On the plus side, the Philippine capital garnered respectable scores for “public management” and “international impact”

A global survey measuring the liveability of 180 cities placed Manila in 148th spot.

The 2017 Cities in Motion Index by the University of Navarra’s IESE Business School in Spain seeks to name the world’s “smartest” cities by ten criteria.

These are governance, urban planning, public management, technology, environment, international impact, social cohesion, transportation, human capital and economy.

Manila ranked 174th in transportation, 160th in governance, 147th in environment, 145th in urban planning, 140th in social cohesion, 139th in human capital, 131st in economy and 103rd in technology.

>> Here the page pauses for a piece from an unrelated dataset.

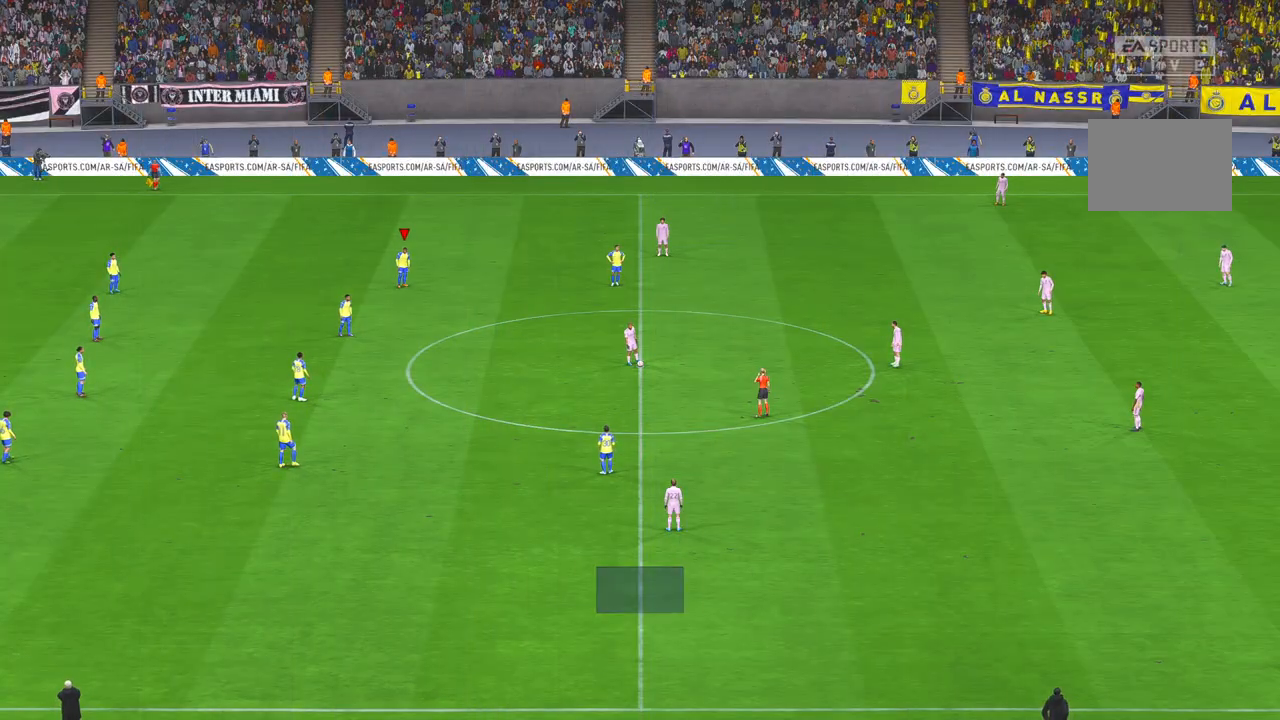
{"dt_ms": 500, "buttons": ["R2"], "left_stick": "center", "right_stick": "center", "events": []}
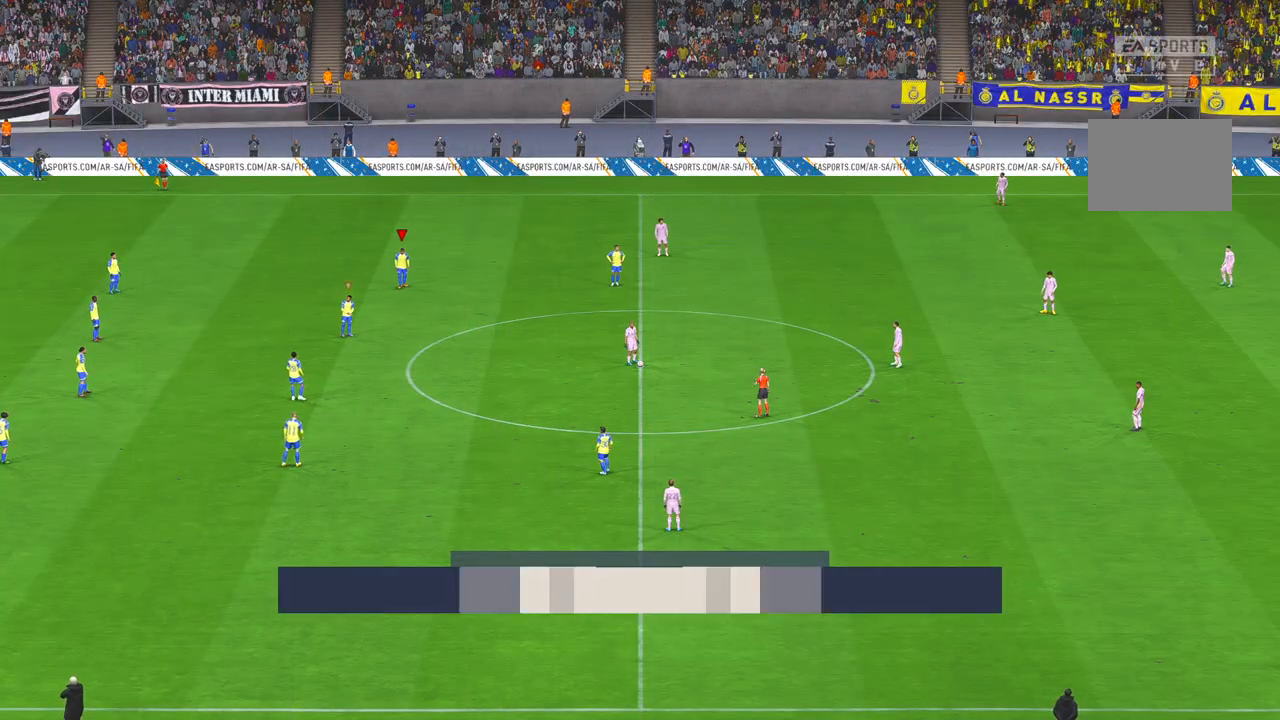
{"dt_ms": 500, "buttons": ["R2"], "left_stick": "center", "right_stick": "center", "events": []}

More encouragingly, the Philippine capital garnered respectable results in public management (57th) and international impact (68th).

Liveability across the region

Regionally, Manila lagged behind Singapore (22nd), Bangkok (86th), Kuala Lumpur (92nd) and Ho Chi Minh City (146th).

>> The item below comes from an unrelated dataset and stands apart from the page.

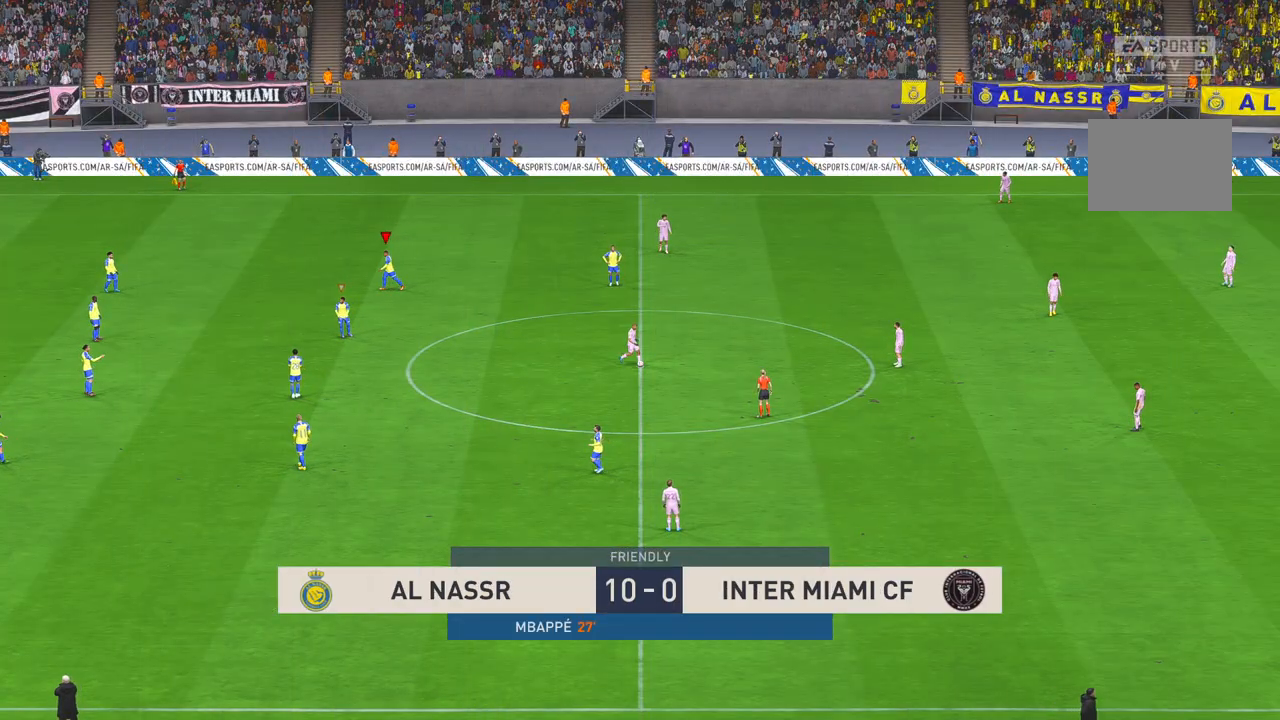
{"dt_ms": 500, "buttons": ["R2"], "left_stick": "down-left", "right_stick": "center", "events": [[267, "left_stick", "down-left"]]}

Seoul led the field in the Asia-Pacific region, followed by Tokyo, Singapore, Hong Kong and Taipei.

Globally, the top three more liveable cities were New York, and Paris. Also in the top 10 were Boston, San Francisco,Washington, Seoul, Tokyo, Berlin and Amsterdam.

A summary of the report concluded: “So what can be learned from the study? First, there is no single model for success so the city strategy has to be adapted to each situation.

“Secondly, the perfect city does not exist. Even those that are placed in the top ranks have weaknesses. The overarching goal should be to develop urban spaces where people can live and carry out their activities with the greatest opportunity and probabilities of success, within a liveable, creative and socially responsible environment.

“Cities should work towards creating more attractive places and generating healthier, happier and more prosperous lives for all citizens.”

The Philippines and its cities have mixed fortunes when it comes to such surveys. Last month, for example, we reported on a law and order survey that concluded the Philippines was safer than France, Italy and South Korea.

However, just a few months previously, we reported how the Philippines had tumbled down the global tourism league due to safety concerns.